John Exter (1910 to 2006) was a highly regarded American economist. He spent the early part of his career, until 1959, on the Board of Governors of the US Federal Reserve. He is perhaps best remembered for creating “Exter’s Pyramid” in the 1970’s.

JohnExterJohn Exter

Exter’s Pyramid below classifies asset classes in terms of risk and size. At the time he created it, the most risky asset class was Third World debt. It has been “modernised” to reflect the huge derivatives markets and all the debt issued by Central Banks.


Exter’s Pyramid

Many are predicting that the world is approaching another financial crisis. Should this happen, you would expect a rush from riskier assets to cash and gold. Of course this might be easier said than done.

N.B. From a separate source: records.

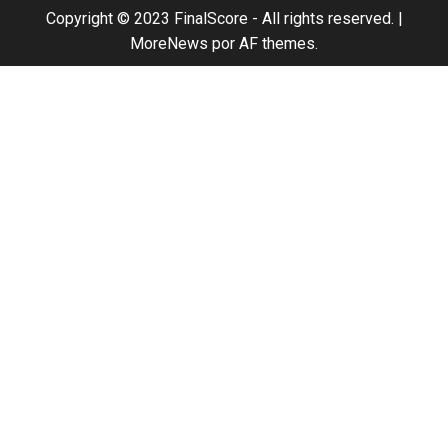
el
Copyright © 2023 FinalScore - All rights reserved.
|
móvil
MoreNews
por AF themes.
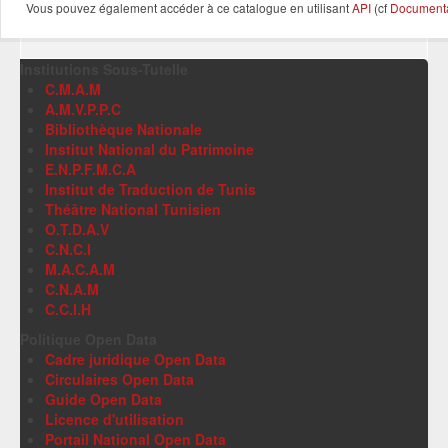
Vous pouvez également accéder à ce catalogue en utilisant
API
(cf
Documentat
Institutions Sous-Tutelle
C.M.A.M
A.M.V.P.P.C
Bibliothèque Nationale
Institut National du Patrimoine
E.N.P.F.M.C.A
Institut de Traduction de Tunis
Théâtre National Tunisien
O.T.D.A.V
C.N.C.I
M.A.C.A.M
C.N.A.M
C.C.I.H
Politique Open Data
Cadre juridique Open Data
Circulaires Open Data
Guide Open Data
Licence d'utilisation
Portail National Open Data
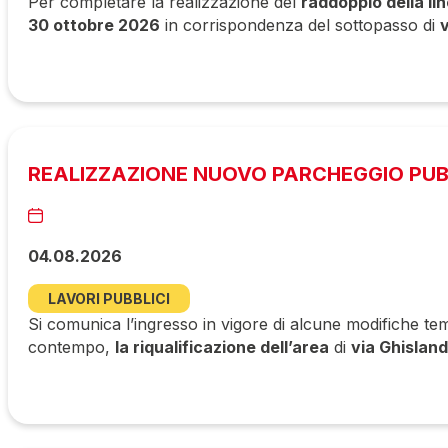
Per completare la realizzazione del
raddoppio della li
30 ottobre 2026
in corrispondenza del sottopasso di
REALIZZAZIONE NUOVO PARCHEGGIO PUBBL
04.08.2026
LAVORI PUBBLICI
Si comunica l’ingresso in vigore di alcune modifiche tem
contempo,
la riqualificazione dell’area
di
via Ghisland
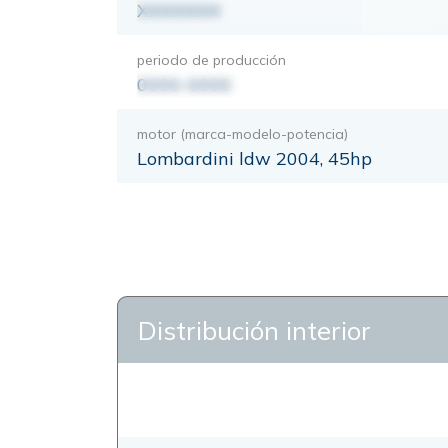
XXXXXXX
periodo de producción
0000-0000
motor (marca-modelo-potencia)
Lombardini ldw 2004, 45hp
Distribución interior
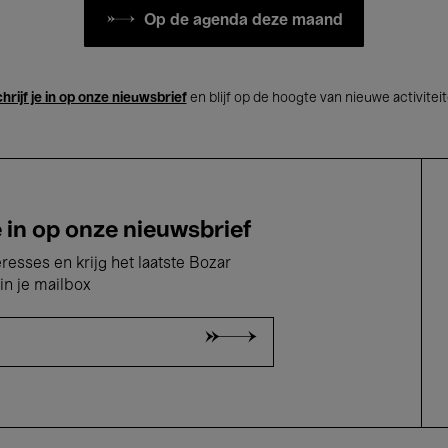
Op de agenda deze maand
hrijf je in op onze nieuwsbrief
en blijf op de hoogte van nieuwe activitei
e in op onze nieuwsbrief
eresses en krijg het laatste Bozar
in je mailbox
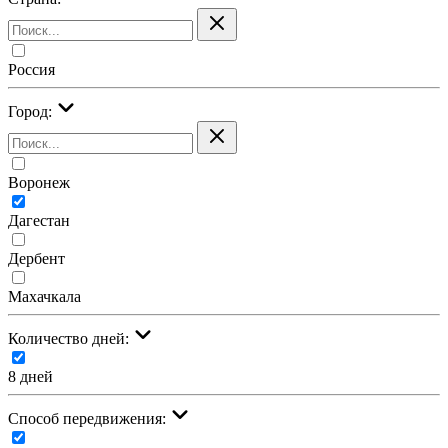
Россия
Город:
Воронеж
Дагестан
Дербент
Махачкала
Количество дней:
8 дней
Cпособ передвижения:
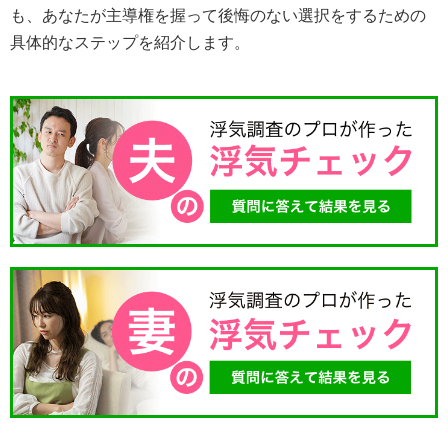
も、あなたが主導権を握って後悔のない選択をするための
具体的なステップを紹介します。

It is hard to imagine many buyers for government debt, with everyone rushing for the exits at the same time.

At current prices the gold market is minuscule, as shown in the pyramid. This is why many believe that the gold price could increase exponentially during the next financial crisis.

It appears some countries are hedging against a future crisis. China and Russia have been large buyers of gold over the past few years. Germany and others have unsuccessfully tried to repatriate their gold from the US.

On November 30 the Swiss will hold a referendum on a “gold initiative”. The initiative covers three things: the Swiss National Bank (“SNB”) must hold at least 20% of its assets in gold; the SNB cannot sell any gold; all gold must be stored in Switzerland. Naturally, as a Central Bank, the SNB is against having its wings clipped.

There is an argument that if interest rates rise, the gold price will fall. Perhaps. The 1970’s were a period of high interest rates. A period when the gold price increased about 20 times.


Investors should hold at least some gold (and silver) as a hedge against the next financial crisis. Everything else, other than actual cash, will underperform, including real estate.